→ **PROBLEM TO SOLVE**:
The records that follow are to be transcribed in full, leaving out each picture.

→ **DATA EXTRACT**:
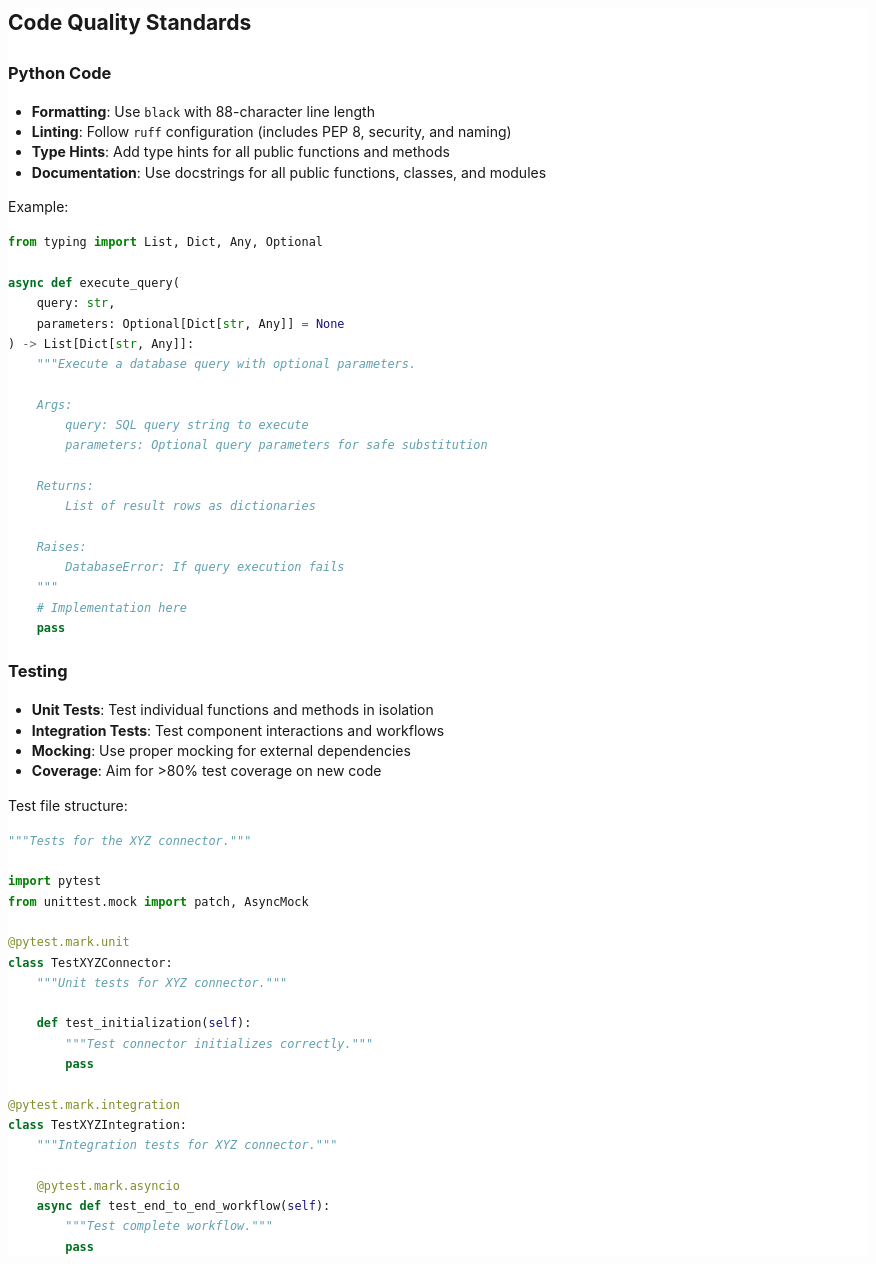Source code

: ## Code Quality Standards

### Python Code

- **Formatting**: Use `black` with 88-character line length
- **Linting**: Follow `ruff` configuration (includes PEP 8, security, and naming)
- **Type Hints**: Add type hints for all public functions and methods
- **Documentation**: Use docstrings for all public functions, classes, and modules

Example:
```python
from typing import List, Dict, Any, Optional

async def execute_query(
    query: str, 
    parameters: Optional[Dict[str, Any]] = None
) -> List[Dict[str, Any]]:
    """Execute a database query with optional parameters.
    
    Args:
        query: SQL query string to execute
        parameters: Optional query parameters for safe substitution
        
    Returns:
        List of result rows as dictionaries
        
    Raises:
        DatabaseError: If query execution fails
    """
    # Implementation here
    pass
```

### Testing

- **Unit Tests**: Test individual functions and methods in isolation
- **Integration Tests**: Test component interactions and workflows
- **Mocking**: Use proper mocking for external dependencies
- **Coverage**: Aim for >80% test coverage on new code

Test file structure:
```python
"""Tests for the XYZ connector."""

import pytest
from unittest.mock import patch, AsyncMock

@pytest.mark.unit
class TestXYZConnector:
    """Unit tests for XYZ connector."""
    
    def test_initialization(self):
        """Test connector initializes correctly."""
        pass

@pytest.mark.integration  
class TestXYZIntegration:
    """Integration tests for XYZ connector."""
    
    @pytest.mark.asyncio
    async def test_end_to_end_workflow(self):
        """Test complete workflow."""
        pass
```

→ **SOLUTION FOR THIS TASK**:
Source code

: ## Code Quality Standards

### Python Code

- **Formatting**: Use `black` with 88-character line length
- **Linting**: Follow `ruff` configuration (includes PEP 8, security, and naming)
- **Type Hints**: Add type hints for all public functions and methods
- **Documentation**: Use docstrings for all public functions, classes, and modules

Example:
```python
from typing import List, Dict, Any, Optional

async def execute_query(
    query: str, 
    parameters: Optional[Dict[str, Any]] = None
) -> List[Dict[str, Any]]:
    """Execute a database query with optional parameters.
    
    Args:
        query: SQL query string to execute
        parameters: Optional query parameters for safe substitution
        
    Returns:
        List of result rows as dictionaries
        
    Raises:
        DatabaseError: If query execution fails
    """
    # Implementation here
    pass
```

### Testing

- **Unit Tests**: Test individual functions and methods in isolation
- **Integration Tests**: Test component interactions and workflows
- **Mocking**: Use proper mocking for external dependencies
- **Coverage**: Aim for >80% test coverage on new code

Test file structure:
```python
"""Tests for the XYZ connector."""

import pytest
from unittest.mock import patch, AsyncMock

@pytest.mark.unit
class TestXYZConnector:
    """Unit tests for XYZ connector."""
    
    def test_initialization(self):
        """Test connector initializes correctly."""
        pass

@pytest.mark.integration  
class TestXYZIntegration:
    """Integration tests for XYZ connector."""
    
    @pytest.mark.asyncio
    async def test_end_to_end_workflow(self):
        """Test complete workflow."""
        pass
```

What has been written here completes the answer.